HMRC initiates a £1 billion CRM SaaS procurement, including identity, verification, and document management, to modernize customer service and integrate with the £500 million CCaaS platform.

  • HMRC plans to procure a SaaS CRM platform with a £1 billion ($1.34 billion) budget over up to 15 years, starting formal tender in June 2025
  • The CRM system will include registration, subscription, customer record management, identity verification, secure digital exchange, document storage, and technical support
  • The system will integrate with the upcoming Contact Centre as a Service (CCaaS), with a procurement value of up to £500 million ($670 million), to enhance taxpayer interactions and streamline services

Infosec Leaders and EFF Urge Trump to Drop Krebs Investigation and Revoke Security Clearances

Infosec leaders and EFF demand Trump reverse the investigation and security clearance revocation of Chris Krebs, citing political retaliation that endangers cybersecurity and democracy.

  • Infosec leaders and the Electronic Frontier Foundation (EFF) urge President Trump to drop the criminal investigation and revoke security clearances of Chris Krebs, citing political retaliation.
  • The open letter, co-signed by 40 organizations, warns that targeting Krebs and SentinelOne undermines cybersecurity efforts and threatens democratic and national security.
  • Trump initiated the investigation in April 2025, accusing Krebs of covering up election fraud evidence and colluding with social media to skew COVID-19 narratives; security clearances were revoked on April 10, 2025.

Duolingo Moves to AI-First Model, Replacing Contractors with Automation

Duolingo will transition to an “AI-first” model, replacing contractors with AI to scale content creation and develop features, while maintaining employee care and focusing on creative work.

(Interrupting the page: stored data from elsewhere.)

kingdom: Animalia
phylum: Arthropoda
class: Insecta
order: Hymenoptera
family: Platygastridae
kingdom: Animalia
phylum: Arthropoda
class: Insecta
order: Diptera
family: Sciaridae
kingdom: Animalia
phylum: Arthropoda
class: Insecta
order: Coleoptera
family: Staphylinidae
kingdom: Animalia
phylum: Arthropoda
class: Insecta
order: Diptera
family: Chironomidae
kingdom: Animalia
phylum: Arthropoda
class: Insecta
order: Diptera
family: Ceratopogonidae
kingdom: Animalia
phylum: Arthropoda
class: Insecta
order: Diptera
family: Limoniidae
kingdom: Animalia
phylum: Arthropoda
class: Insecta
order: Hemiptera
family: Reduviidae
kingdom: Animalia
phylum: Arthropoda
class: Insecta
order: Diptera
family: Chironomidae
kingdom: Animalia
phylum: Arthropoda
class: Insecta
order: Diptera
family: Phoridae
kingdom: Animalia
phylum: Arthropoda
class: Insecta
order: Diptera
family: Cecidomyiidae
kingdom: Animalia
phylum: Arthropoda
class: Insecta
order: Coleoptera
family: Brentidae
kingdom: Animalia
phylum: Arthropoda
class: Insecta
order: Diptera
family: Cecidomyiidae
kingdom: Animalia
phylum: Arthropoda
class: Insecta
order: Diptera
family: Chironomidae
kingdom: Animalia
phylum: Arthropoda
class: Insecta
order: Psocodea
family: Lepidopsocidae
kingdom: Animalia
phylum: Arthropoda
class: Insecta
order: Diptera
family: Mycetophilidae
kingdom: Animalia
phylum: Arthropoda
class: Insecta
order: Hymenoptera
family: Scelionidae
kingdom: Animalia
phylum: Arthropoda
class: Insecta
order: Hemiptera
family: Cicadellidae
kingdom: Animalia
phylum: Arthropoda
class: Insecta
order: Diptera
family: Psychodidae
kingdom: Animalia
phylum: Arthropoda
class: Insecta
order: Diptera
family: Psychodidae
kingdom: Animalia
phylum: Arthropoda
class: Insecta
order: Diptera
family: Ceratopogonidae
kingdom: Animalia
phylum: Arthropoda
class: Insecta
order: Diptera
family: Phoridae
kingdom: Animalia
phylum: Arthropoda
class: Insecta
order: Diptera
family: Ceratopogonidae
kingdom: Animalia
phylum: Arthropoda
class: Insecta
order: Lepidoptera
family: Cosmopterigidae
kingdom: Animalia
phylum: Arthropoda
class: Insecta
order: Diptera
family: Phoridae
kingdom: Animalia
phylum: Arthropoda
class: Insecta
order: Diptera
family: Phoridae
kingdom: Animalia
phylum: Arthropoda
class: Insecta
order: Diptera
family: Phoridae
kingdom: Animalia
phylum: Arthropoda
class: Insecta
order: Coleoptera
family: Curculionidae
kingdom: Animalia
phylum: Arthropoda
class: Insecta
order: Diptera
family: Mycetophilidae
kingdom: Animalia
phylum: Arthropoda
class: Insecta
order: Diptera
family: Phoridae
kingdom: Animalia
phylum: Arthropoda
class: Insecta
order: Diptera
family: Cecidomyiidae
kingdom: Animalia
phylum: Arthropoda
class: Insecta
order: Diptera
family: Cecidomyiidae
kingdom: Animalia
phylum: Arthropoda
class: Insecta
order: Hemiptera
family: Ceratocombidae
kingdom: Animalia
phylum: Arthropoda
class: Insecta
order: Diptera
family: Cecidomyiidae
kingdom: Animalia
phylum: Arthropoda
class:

  • Duolingo CEO Luis von Ahn announced the company will “gradually stop using contractors to do work that AI can handle” as part of becoming “AI-first.”
  • The shift involves rethinking workflows, integrating AI into hiring and performance reviews, and limiting headcount to tasks unautomatable by AI.
  • The company aims to remove bottlenecks, enabling employees to focus on creative and complex problems, supported by AI training and tooling.

▶️ Technology

Qwen3 Launches 235B and 30B MoE Models for Advanced Multilingual AI

Qwen3, released on April 29, 2025, features 235B and 30B MoE models with extensive multilingual support, hybrid thinking modes, and improved agentic capabilities, trained on 36 trillion tokens for advanced reasoning and efficiency.

  • Qwen3-235B-A22B model achieves competitive benchmark results in coding, math, and general tasks, comparable to DeepSeek-R1, o1, o3-mini, Grok-3, and Gemini-2.5-Pro.
  • Qwen3-30B-A3B MoE model outperforms QwQ-32B with 10x active parameters; smaller models like Qwen3-4B rival Qwen2.5-72B-Instruct.
  • Open-weighted models include Qwen3-235B-A22B, Qwen3-30B-A3B, and six dense models (Qwen3-32B, 14B, 8B, 4B, 1.7B, 0.6B) under Apache 2.0 license; models available on Hugging Face, ModelScope, Kaggle.

Alibaba Launches Qwen3, a 235B Parameter Open-Source Hybrid AI Model

Alibaba’s Qwen3 is a family of hybrid AI reasoning models, with sizes up to 235B parameters, trained on 36 trillion tokens, supporting 119 languages, and available under open licenses, enhancing China’s AI competitiveness.

  • Alibaba released Qwen3, a family of ‘hybrid’ AI reasoning models, on April 28, 2025, claiming performance comparable or superior to Google and OpenAI models.
  • Models range from 0.6 billion to 235 billion parameters, trained on over 36 trillion tokens, supporting 119 languages, with training data including textbooks, question-answer pairs, code, and AI-generated data.
  • Most models are available for download under an open license on Hugging Face and GitHub, and some are accessible via cloud providers like Fireworks AI and Hyperbolic.